Métaphores choisies
Les métaphores sont certainement parmi les plus belles créations de la littérature. Certains auteurs n’en font pas, comme Flaubert, car l’impersonnalité stylistique qu’il revendique le lui interdit. Certaines métaphores véhiculent des lieux communs. D’autres sont des prodiges d’invention et d’imagination visionnaire. Mes lecteurs partageront-ils mon enthousiasme pour ce petit florilège ? Attention, il ne faut pas aller trop vite ! La saveur se dégage petit à petit.
Les trois maîtres de la métaphore, parmi les auteurs que je fréquente, sont Lawrence Durrell, Proust et Giono. Je réserverai prochainement un billet à chacun. Mais que vous semble de celles-ci ?
« Très souvent dans la journée, ma tête se met à rugir comme un four crématoire. »
Maximilien Aue, l'officier de la SS dans Les Bienveillantes de Jonathan Littell, p. 14.
« Oh ! de la neige ! On dirait un champ de coton sans esclaves ! »
Chantal Maignan, Fort-de-France
« Brièvement, à mi-parcours, il aperçut la surface gigantesque et ridée de la mer, comme une peau de vieux en phase terminale »
Houellebecq, La Carte et le territoire, p. 133.

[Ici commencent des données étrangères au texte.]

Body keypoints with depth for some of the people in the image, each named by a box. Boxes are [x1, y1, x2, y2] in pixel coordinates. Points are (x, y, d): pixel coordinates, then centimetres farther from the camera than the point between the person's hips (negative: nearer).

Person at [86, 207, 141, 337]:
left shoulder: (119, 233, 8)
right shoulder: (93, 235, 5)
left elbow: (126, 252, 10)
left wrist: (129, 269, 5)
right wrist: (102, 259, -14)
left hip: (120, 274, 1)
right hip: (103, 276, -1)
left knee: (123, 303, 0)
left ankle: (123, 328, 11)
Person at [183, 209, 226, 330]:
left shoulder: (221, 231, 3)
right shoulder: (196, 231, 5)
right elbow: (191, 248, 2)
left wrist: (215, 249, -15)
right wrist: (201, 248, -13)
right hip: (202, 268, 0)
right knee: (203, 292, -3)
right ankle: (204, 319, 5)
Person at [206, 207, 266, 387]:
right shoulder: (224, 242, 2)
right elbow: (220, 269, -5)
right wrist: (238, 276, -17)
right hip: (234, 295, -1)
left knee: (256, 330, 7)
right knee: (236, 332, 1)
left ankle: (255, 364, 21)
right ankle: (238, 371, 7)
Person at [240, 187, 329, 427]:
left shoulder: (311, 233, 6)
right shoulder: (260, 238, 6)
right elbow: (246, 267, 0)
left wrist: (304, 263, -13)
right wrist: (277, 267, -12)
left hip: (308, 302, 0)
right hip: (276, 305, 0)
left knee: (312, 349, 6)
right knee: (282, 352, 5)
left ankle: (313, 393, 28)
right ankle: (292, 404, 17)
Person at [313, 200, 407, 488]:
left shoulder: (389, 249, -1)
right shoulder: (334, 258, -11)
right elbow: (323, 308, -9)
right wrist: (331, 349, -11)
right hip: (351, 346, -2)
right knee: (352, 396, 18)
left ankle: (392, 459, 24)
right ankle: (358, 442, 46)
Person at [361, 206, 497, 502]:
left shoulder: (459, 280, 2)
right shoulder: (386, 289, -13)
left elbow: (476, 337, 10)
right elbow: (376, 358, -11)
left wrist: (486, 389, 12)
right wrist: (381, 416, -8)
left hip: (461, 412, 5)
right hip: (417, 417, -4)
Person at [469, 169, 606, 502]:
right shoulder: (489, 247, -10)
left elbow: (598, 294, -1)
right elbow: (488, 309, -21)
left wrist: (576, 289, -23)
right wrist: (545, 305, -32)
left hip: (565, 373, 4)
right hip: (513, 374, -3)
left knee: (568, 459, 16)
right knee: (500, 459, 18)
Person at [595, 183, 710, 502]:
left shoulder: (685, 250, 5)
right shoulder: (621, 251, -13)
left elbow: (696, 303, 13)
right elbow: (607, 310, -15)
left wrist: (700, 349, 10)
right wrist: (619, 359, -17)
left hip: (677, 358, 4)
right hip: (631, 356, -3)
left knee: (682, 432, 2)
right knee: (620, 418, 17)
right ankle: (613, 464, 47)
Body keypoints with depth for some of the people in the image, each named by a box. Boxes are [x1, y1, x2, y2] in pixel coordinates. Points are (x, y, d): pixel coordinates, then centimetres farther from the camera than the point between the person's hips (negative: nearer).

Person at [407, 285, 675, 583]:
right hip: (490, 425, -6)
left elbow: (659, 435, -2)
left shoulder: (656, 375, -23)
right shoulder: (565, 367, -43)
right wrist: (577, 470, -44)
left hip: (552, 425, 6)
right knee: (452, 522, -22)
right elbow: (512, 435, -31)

On voyait sur la vidéo « le croisement de deux langues complices sur un pénis comme se croisent les vols des hirondelles, légèrement inquiètes, dans le ciel sombre du Sud de la Seine-et-Marne, alors qu’elles s’apprêtent à quitter l’Europe pour leur pèlerinage d’hiver. »
Houellebecq, Soumission, p. 26.
« Quand elle souriait, son visage semblait passé au Miror. Cette fois-ci, on aurait pu croire que je venais de la demander en mariage. »

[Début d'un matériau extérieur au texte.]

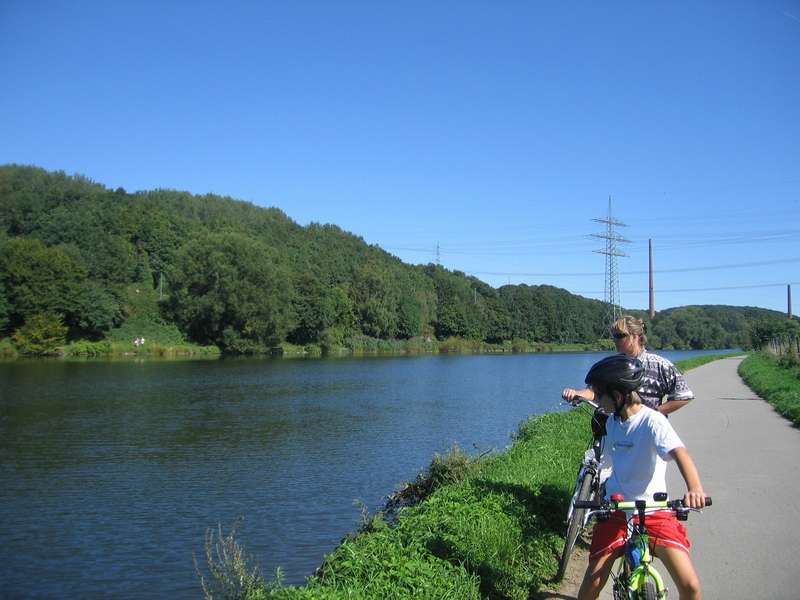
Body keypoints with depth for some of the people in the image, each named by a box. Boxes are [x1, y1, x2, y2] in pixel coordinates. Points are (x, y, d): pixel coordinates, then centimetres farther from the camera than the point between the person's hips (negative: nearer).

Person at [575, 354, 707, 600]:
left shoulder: (652, 420, -16)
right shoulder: (612, 421, 4)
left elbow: (679, 453, -33)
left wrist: (694, 488, -49)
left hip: (654, 510, -4)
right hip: (616, 509, 4)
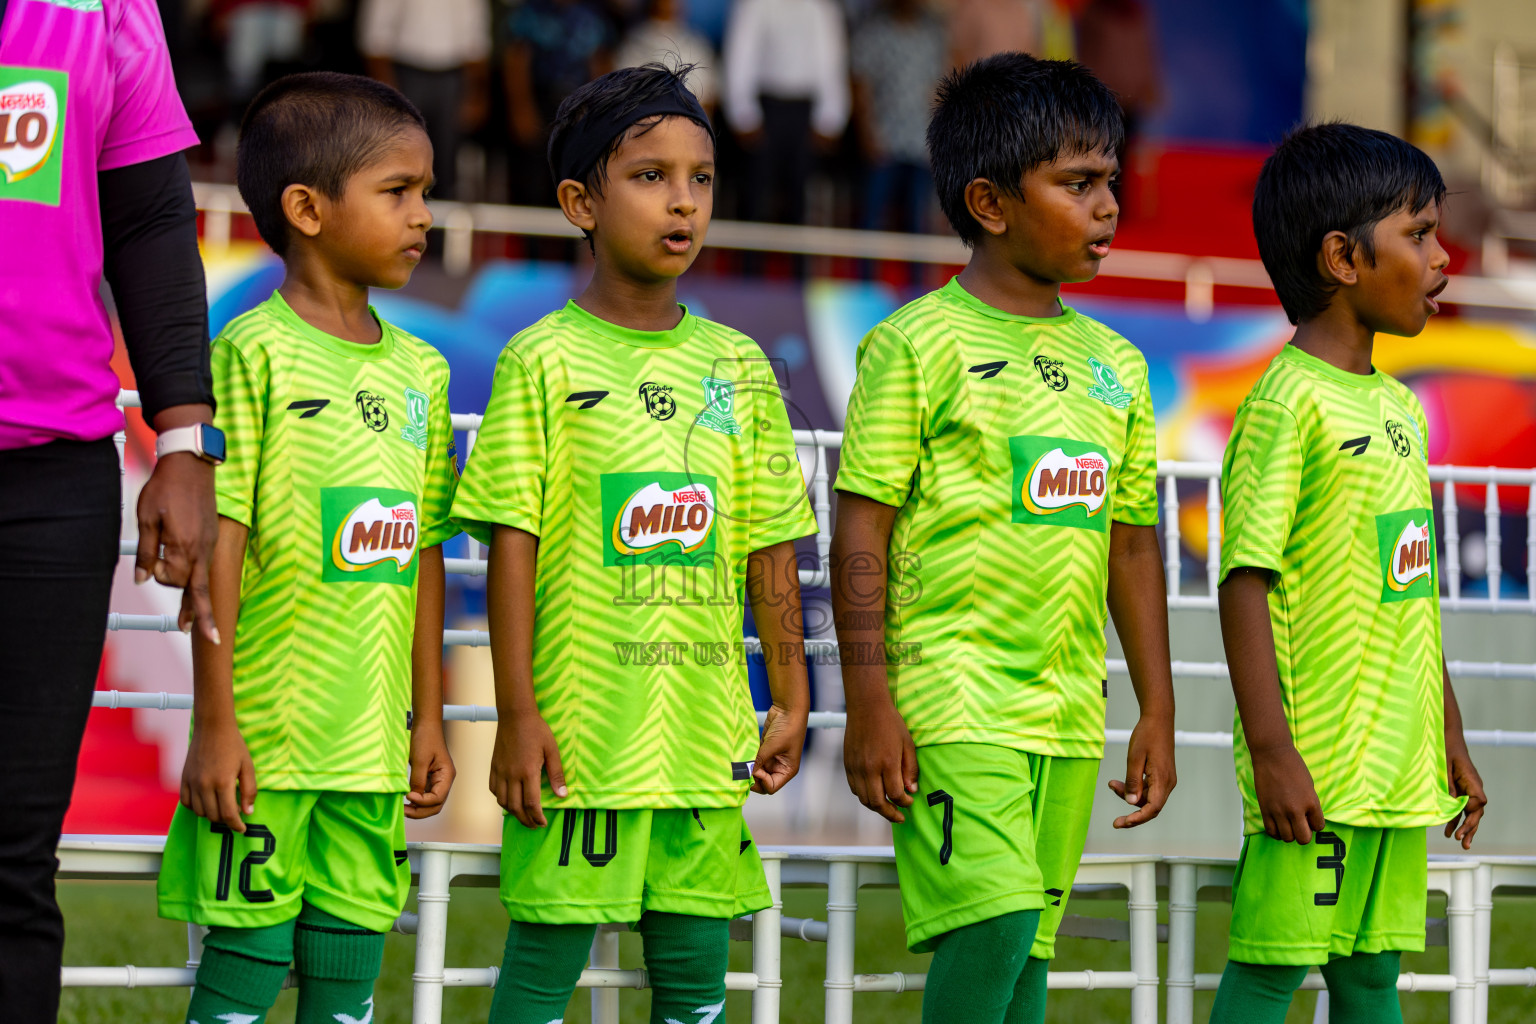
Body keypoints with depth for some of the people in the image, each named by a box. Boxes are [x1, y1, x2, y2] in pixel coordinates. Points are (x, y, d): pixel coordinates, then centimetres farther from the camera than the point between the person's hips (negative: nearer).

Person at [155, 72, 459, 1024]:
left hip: (372, 742, 6)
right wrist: (213, 722, -14)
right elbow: (221, 541, -10)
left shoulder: (420, 371, 12)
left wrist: (428, 716, 17)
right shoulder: (256, 351, -8)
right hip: (268, 734, -6)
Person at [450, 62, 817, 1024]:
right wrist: (517, 712, -8)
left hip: (705, 724, 4)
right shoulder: (545, 361, -2)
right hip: (583, 720, -4)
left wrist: (792, 697, 11)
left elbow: (770, 550, 13)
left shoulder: (738, 366, 10)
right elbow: (513, 545, -4)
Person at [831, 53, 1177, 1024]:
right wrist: (870, 704, -11)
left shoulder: (1115, 364, 13)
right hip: (955, 695, -6)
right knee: (993, 924, -17)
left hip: (1070, 713, 6)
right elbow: (862, 526, -7)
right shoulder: (919, 344, -5)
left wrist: (1158, 710, 15)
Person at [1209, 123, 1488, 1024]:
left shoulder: (1400, 407, 14)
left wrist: (1451, 737, 21)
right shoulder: (1291, 401, -12)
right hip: (1315, 765, -8)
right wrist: (1271, 750, -20)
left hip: (1399, 764, 8)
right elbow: (1246, 579, -16)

Philippe Djian, 37°2 le matin, p. 198.
« Perse se réveilla en sursaut. À la tribune, un homme au visage pâle avec une couronne de cheveux blonds sur la tête parlait en anglais avec un lourd accent allemand, mordant les consonnes et les recrachant comme s’il s’agissait de pépins. »

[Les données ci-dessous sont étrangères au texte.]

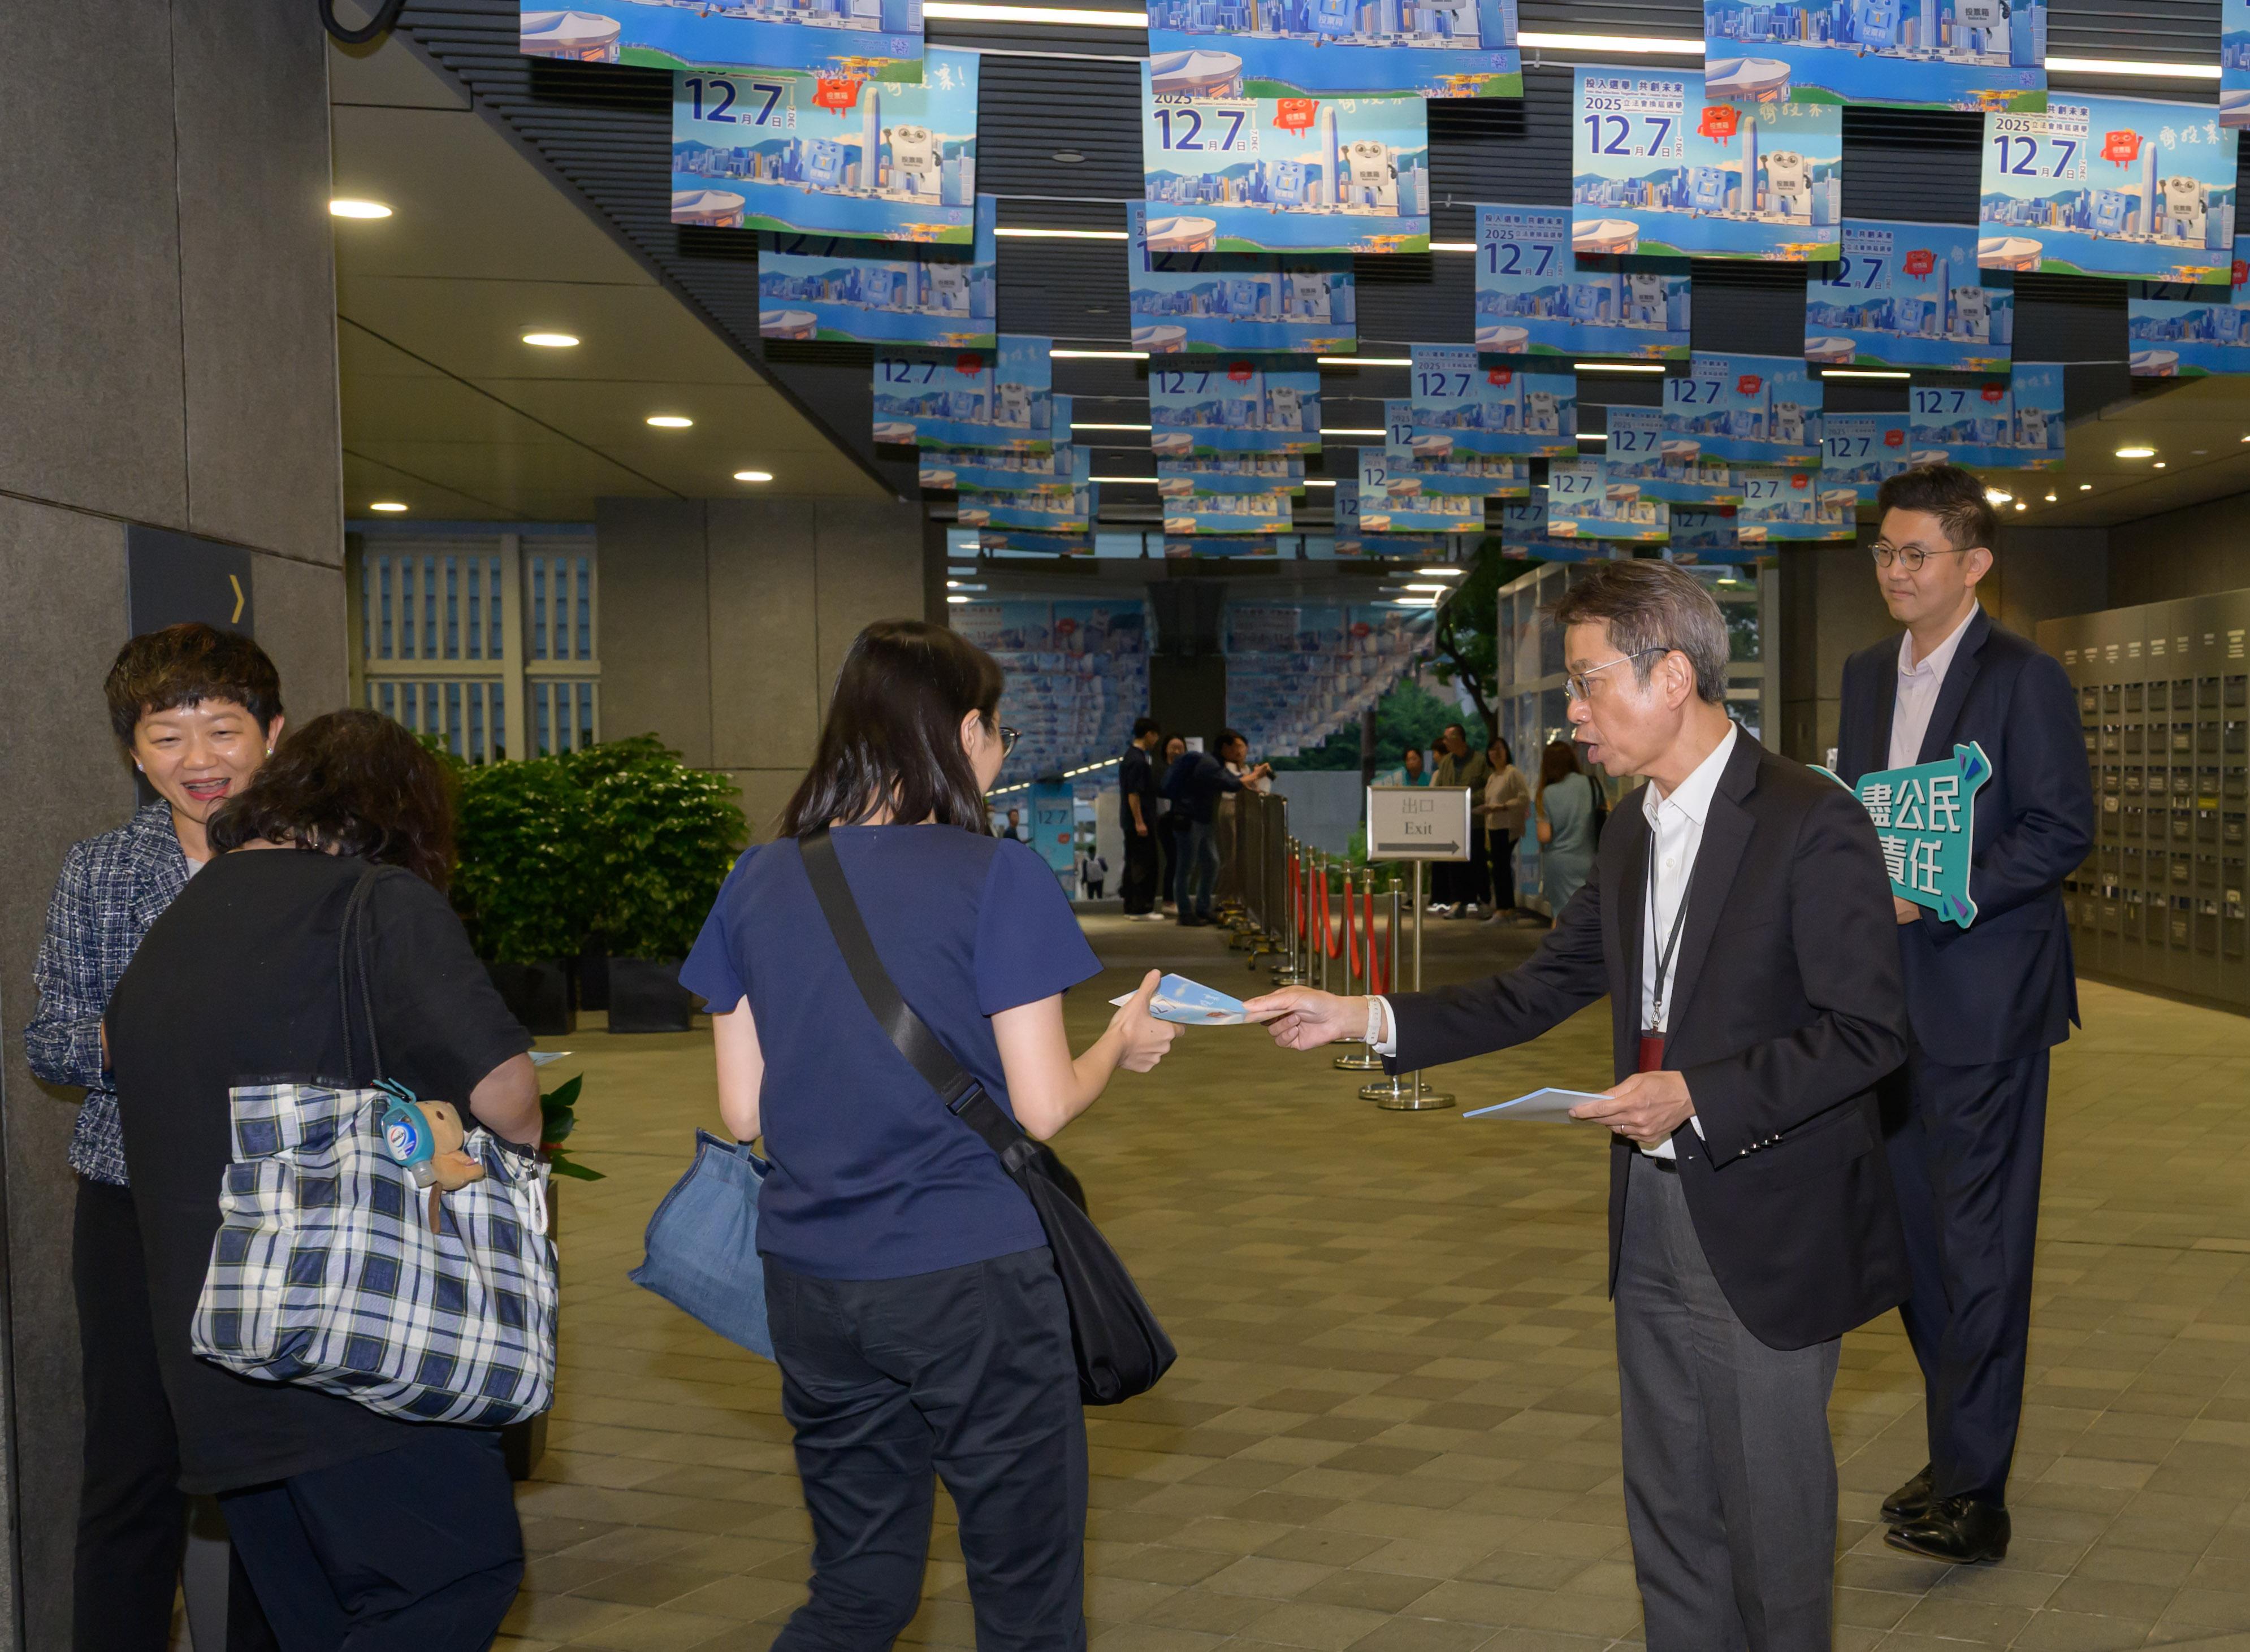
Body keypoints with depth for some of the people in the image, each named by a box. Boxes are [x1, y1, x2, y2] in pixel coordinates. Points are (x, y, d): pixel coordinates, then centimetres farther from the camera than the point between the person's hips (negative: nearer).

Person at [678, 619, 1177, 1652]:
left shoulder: (758, 883, 2)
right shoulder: (997, 879, -11)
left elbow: (743, 1111, 4)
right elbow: (1043, 1106, -11)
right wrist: (1123, 1041, 8)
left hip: (812, 1286, 5)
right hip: (970, 1283, -5)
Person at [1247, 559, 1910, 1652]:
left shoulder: (1811, 824, -16)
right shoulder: (1636, 832, 9)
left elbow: (1869, 1031, -18)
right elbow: (1539, 992, 11)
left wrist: (1697, 1096, -23)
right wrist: (1363, 1020, 3)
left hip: (1768, 1232, -7)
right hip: (1653, 1223, 8)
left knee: (1771, 1517, 7)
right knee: (1669, 1517, 18)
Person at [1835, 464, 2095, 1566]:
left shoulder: (2023, 679, -8)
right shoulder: (1867, 674, 14)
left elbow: (2064, 830, -11)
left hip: (1985, 995, -7)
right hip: (1894, 994, 7)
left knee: (1979, 1241, -4)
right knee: (1916, 1233, 13)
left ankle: (1974, 1495, 3)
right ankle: (1957, 1451, 28)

David Lodge, Un tout petit monde, p. 313.
« L’émigration aristocratique sous la Révolution fut proportionnée par un destin artiste, comme la crue du Nil, aux besoins de la littérature : rentrée plus tôt, elle n’aurait pas eu le temps de s’imprégner de l’étranger ; restée plus longtemps comme l’émigration protestante au XVII°, elle s’y fut absorbée et eût enrichi la littérature étrangère. De 1793 à 1820, tous les écrivains qui comptent sont étrangers (G. de Staël, Constant, Bonaparte) ou émigrés (Chateaubriand, Bonald, Sénancour, Rivarol). Tout ce qui n’a pas subi l’épreuve de la frontière rampe. »
Albert Thibaudet, Histoire de la littérature française.
« L’Université a diffusé le poncif que Balzac écrit mal. Un Piétinement de chevaux et d’hommes en marche, puissance dépourvue de musicalité comme Massillon, Chateaubriand ou Lamartine. On a fini par reconnaître que c’est la grande armée qui passe. »
Albert Thibaudet, Histoire de la littérature française.
« Les Lundi sont l’œuvre du plus sûr liseur qui ait existé. Dans les auteurs de trois siècles, de Rabelais à Lamartine, on peut être certain que la citation que Sainte-Beuve a choisie est la meilleures, le trait qu’il retient le plus typique et il faut avoir passé sur un sujet après lui pour voir qu’il s’est levé le plus matin et a cueilli les plus beaux fruits. S-B est le plus grand causeur de notre littérature, aussi agréable que Voltaire, aussi fort que Diderot. Par lui, la critique est devenue la 10° muse.
Albert Thibaudet, Histoire de la littérature française.